Nadeszła jesień a wraz z nią, jak co roku w moim życiu, czas Bryana. Bo Bryana Ferry słucham głównie jesienią. Zawsze do pochmurnego nieba, chłodu i liści spadających z drzew, pasował mi najbardziej. W tym roku jesień z Bryanem jest tym smakowitsza, że pierwszy dandys muzyki art-glam-pop-rockowej wydał właśnie nową płytę. Co więcej jest to wreszcie płyta z absolutnie nowymi utworami, napisanymi przez i dla niego specjalnie. Mało tego, wśród współautorów pojawiają się nie tylko koledzy z pierwszego składu Roxy Music, ale i muzycy bardziej współcześni. Jedna z takich właśnie kolaboracji zatytułowana jest „Shameless” i ujrzała światło dzienne już kilka miesięcy temu, na płycie Groove Armady. Groove Armada i Bryan Ferry – to brzmi kosmicznie. Ale, o dziwo, świetnie się sprawdza.
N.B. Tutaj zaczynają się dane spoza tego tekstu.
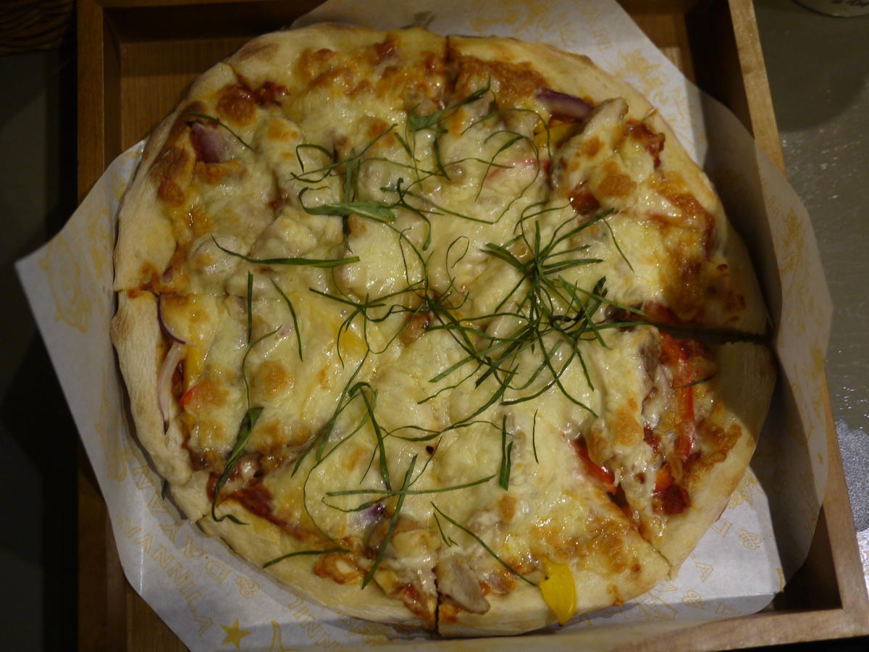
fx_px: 1004
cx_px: 434
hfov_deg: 46.8
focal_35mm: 40
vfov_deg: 36.0
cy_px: 326
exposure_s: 1/60
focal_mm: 20
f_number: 1.7
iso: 400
Pierwsza wersja – z albumu „Black light” – płynie. Jest bardziej stonowana, spokojniejsza, nastrojowa mimo bitu. Rozmarzona. Do puszczenia na imprezie o godzinie 3-4ej, by jedna lub dwie osoby mogły się pobujać na parkiecie z drinkami w ręku.
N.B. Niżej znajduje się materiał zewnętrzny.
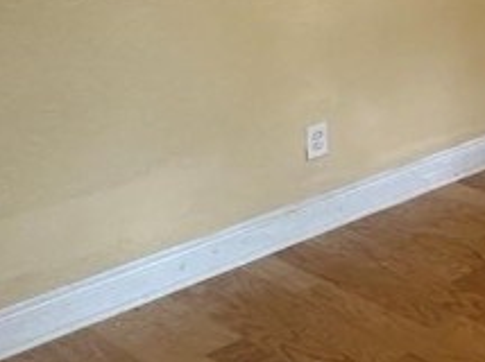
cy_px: -122
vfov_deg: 19.9
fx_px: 938
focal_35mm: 67
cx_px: 832
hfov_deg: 21.3
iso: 250
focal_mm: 2.22
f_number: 2.2
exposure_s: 1/60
Wersja z płyty „Olympia” jest nieco inna. Bardziej „bryanowata” – tak, tu występują te dźwięki, które u Bryana słychać zawsze – ale z nutką świeżości. Jest – ku mojemu zdziwieniu – bardziej dyskotekowo, słychać elektroniczne sample, ale jednocześnie to wciąż Bryan i jego kobiece chórki. Do tego bardzo fajna, podkreślająca sposób śpiewania, sekcja rytmiczna. Z jednej strony trochę tu oldchoolowego disco z lat 70tych, z drugiej coś nieuchwytnego (może te sample?) nadającego utworowi nowoczesny charakter. Miło się słucha i miło przytupuje nóżką. Tak, da się przy tym tańczyć o godzinie 23.
I sama nie wiem, którą wersję wolę – bardziej stonowaną i senną z Groove Armadą, czy tę bardziej parkietową. Obie mają swój urok.